The beauty of this method is that the camera only blinks every 30 seconds. While I’m inside, warm and probably distracted, the camera is quietly collecting evidence — frame after frame of empty sky, until one contains a “shooting star.”

Is this the purest way to watch a meteor shower? No, but it gives me choices. I can be outside, eyes adapted, scanning the sky. After all, there’s no substitute for witnessing a meteor in real time. But delegating to a camera is also fine (it’s what professional astronomers spend their entire careers doing), and often results in great images.

Stargazer’s corner: April 19-25, 2026

Venus will pass close to the Pleiades this week. (Image credit: Alan Dyer/Stocktrek Images via Getty Images)

The Lyrids are not the only fireballs in town. The eta Aquariids — produced by none other than Halley’s comet — kick off on April 19, and though the peak isn’t until May 5-6, it increases the chances of seeing a “shooting star.” But there’s more than meteors to see this week.

  • On Sunday, April 19, a 9%-illuminated waxing crescent moon will hang above the Pleiades open cluster. Look below for Venus, now beginning to dominate the post-sunset sky as the “Evening Star — and set to stun all summer.
  • On Wednesday, April 22, the 38%-illuminated moon meets Jupiter in Gemini, creating a striking pairing early in the evening as the Lyrids pop.
  • All week, Venus slides past the Pleiades after sunset, getting nearest on Thursday, April 23, a close conjunction that will have stargazers and astrophotographers out in force.
  • By Saturday, April 25, a waxing gibbous moon sits right beside Regulus in Leo, a “grazing occultation” as seen from the eastern U.S.

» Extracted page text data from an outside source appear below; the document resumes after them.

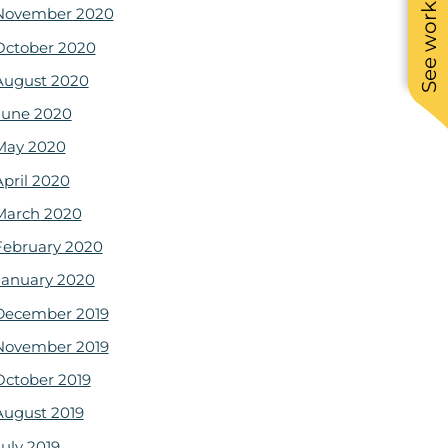
See work near you
November 2020
October 2020
August 2020
June 2020
May 2020
April 2020
March 2020
February 2020
January 2020
December 2019
November 2019
October 2019
August 2019
July 2019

Asterism of the week: farewell to the Winter Triangle

Find the Winter triangle before it’s too late. (Image credit: Jamie Carter/Canva/Starry Night)

It’s time to bid farewell to the bright stars of winter. Look to the southwest just after dark from the Northern Hemisphere this month, and you’ll see the iconic Belt of Orion close to the horizon. So too an equilateral triangle of bright stars; Procyon in Canis Minor, reddish Betelgeuse in Orion and Sirius in Canis Major. They’re most easily found this week by first locating bright planet Jupiter and looking below. The triangle, however, is merely an optical illusion, with Procyon and Sirius at 11.4 and 8.7 light-years from the sun, but Betelgeuse at a whopping 650 light-years distant. The night sky isn’t flat. With careful eyes, you can appreciate depth by identifying the sun’s very close neighbors from distant stars.

My stargazing obsession: what the night sky looks like from space

star studded sky with a bright center showing the milky way stretching across the scene.

A view of the night sky as seen by NASA’s Artemis 2 crew on April 7, 2026. (Image credit: NASA)

The news that light pollution has worsened by 16% between 2014 and 2022 is truly depressing — and utterly obvious to stargazers who’ve witnessed the migration to cheap LED lighting. Last week, we got a glimpse of what the night sky looks like from the ultimate dark-sky site: space itself. NASA’s Artemis II astronauts recently shared an image of the Milky Way from deep space, a beautiful shot of its bright core without distortion — and photobombed by the Large Magellanic Cloud (LMC) in the bottom-right corner. The image appeared just before April 12, nicknamed Yuri’s Night to commemorate the date in 1961 that Yuri Gagarin became the first human in space in Vostok 1, and the first to see the stars from orbit.